Formatting Multiple Imputation Results

knitr::opts_chunk$set(
  collapse = TRUE,
  comment = "#>"
)

This vignette demonstrates how to use the svypooled() function to format pooled regression model outputs from mice package objects into clean, fallacy-safe tables.

Formatting Results from Multiple Imputation

Beyond survey data, a common analytical challenge is presenting results from models fitted to multiply imputed datasets. The svyTable1 package provides the svypooled() function to address this. It takes a pooled model object (mipo) from mice and produces publication-ready regression tables.

A key feature of svypooled() is its ability to create a fallacy-safe table. This approach displays results for the primary exposure only while listing adjustment covariates in a footnote, preventing misinterpretation of covariate p-values.

Example: Handling Missing Data in a Survey Design

The following sections illustrate the recommended workflow. Data are taken from the NHANES example dataset supplied in the NHANES package.

Data Preparation

library(svyTable1)
library(mice)
library(dplyr)
library(survey)
library(NHANES)
library(knitr)
library(mitools)

We prepare an analytic dataset, define obesity, categorize age, define a binary smoking variable, and select variables needed for both imputation and the survey design.

data(NHANESraw, package = "NHANES")
nhanes_analytic <- NHANESraw %>%
  filter(Age >= 20 & WTMEC2YR > 0) %>% 
  mutate(
    Obese = factor(ifelse(BMI >= 30, "Yes", "No"), levels = c("No", "Yes")),
    AgeCat = cut(Age, breaks = c(19, 39, 59, 80), labels = c("20-39", "40-59", "60-80")),
    Smoke100 = factor(Smoke100, levels = c("No", "Yes"))
  ) %>%
  select(Obese, AgeCat, Smoke100, Education, SDMVPSU, SDMVSTRA, WTMEC2YR)

Pooling from Imputed Data

We run mice(), fit a survey-weighted logistic regression model to each imputed dataset using svyglm(), and combine the results using pool(). This pooled model object is accepted directly by svypooled().

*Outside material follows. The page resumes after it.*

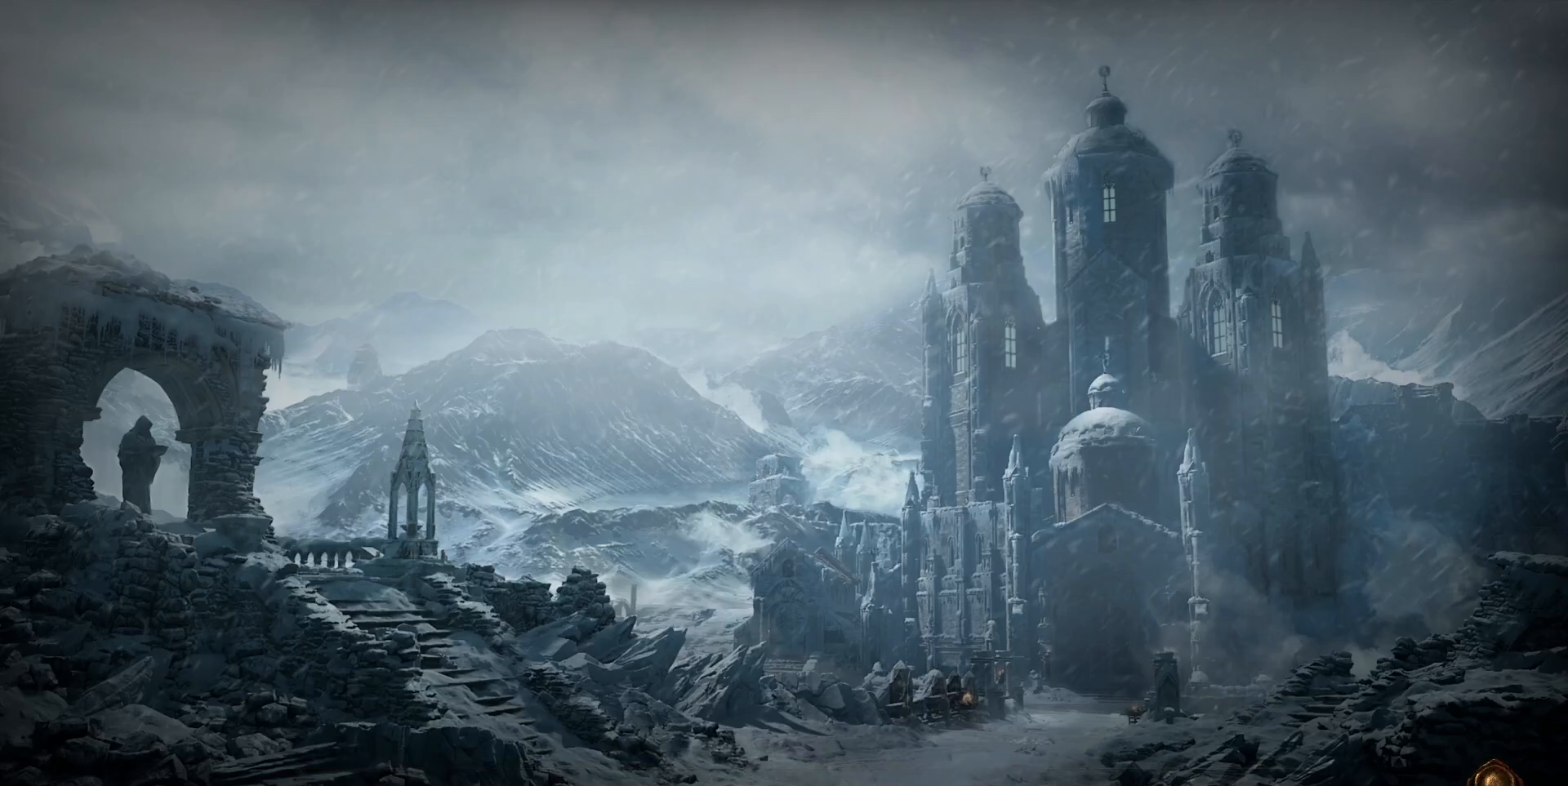
{"keys": [], "mouse": [], "events": []}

imputed_data <- mice(nhanes_analytic, m = 2, maxit = 2, seed = 123, printFlag = FALSE)

fit_list <- list()
for (i in 1:imputed_data$m) {
  completed_data <- complete(imputed_data, i)
  design_i <- svydesign(
    id = ~SDMVPSU,
    strata = ~SDMVSTRA,
    weights = ~WTMEC2YR,
    nest = TRUE,
    data = completed_data
  )
  fit_list[[i]] <- svyglm(
    Obese ~ Smoke100 + AgeCat + Education,
    design = design_i,
    family = quasibinomial()
  )
}

pooled_results <- pool(fit_list)

Generating Tables with `svypooled()`

Fallacy-Safe Table

This is the recommended format (Westreich and Greenland 2013). It presents results only for the main exposure and lists adjustment variables as a single footnote.

svypooled(
 pooled_model = pooled_results,
 main_exposure = "Smoke100",
 adj_var_names = c("AgeCat", "Education"),
 measure = "OR",
 title = "Adjusted Odds of Obesity (Fallacy-Safe)"
)

Adjusted Odds of Obesity (Fallacy-Safe)
Characteristic	OR (95% CI)	p-value
Smoke100
Yes	0.86 (0.77, 0.96)	0.012
Adjusted for: AgeCat, Education

Full Table (Appendix-Style)

This version displays results for every variable in the model. It is useful for supplemental materials or internal reporting but should not be used for primary interpretation.

svypooled(
 pooled_model = pooled_results,
 main_exposure = "Smoke100",
 adj_var_names = c("AgeCat", "Education"),
 measure = "OR",
 title = "Adjusted Odds of Obesity (Full Table for Appendix)",
 fallacy_safe = FALSE
)

Adjusted Odds of Obesity (Full Table for Appendix)
Characteristic	OR (95% CI)	p-value
Smoke100
Yes	0.86 (0.77, 0.96)	0.012
AgeCat
40-59	1.37 (1.20, 1.56)	<0.001
60-80	1.30 (1.12, 1.50)	0.001
Education
9 - 11th Grade	1.07 (0.89, 1.28)	0.451
High School	1.12 (0.92, 1.35)	0.243
Some College	1.14 (0.99, 1.31)	0.070
College Grad	0.64 (0.51, 0.80)	<0.001

References

Westreich, Daniel, and Sander Greenland. 2013. “The Table 2 Fallacy: Presenting and Interpreting Confounder and Modifier Coefficients.” American Journal of Epidemiology 177 (4): 292–98.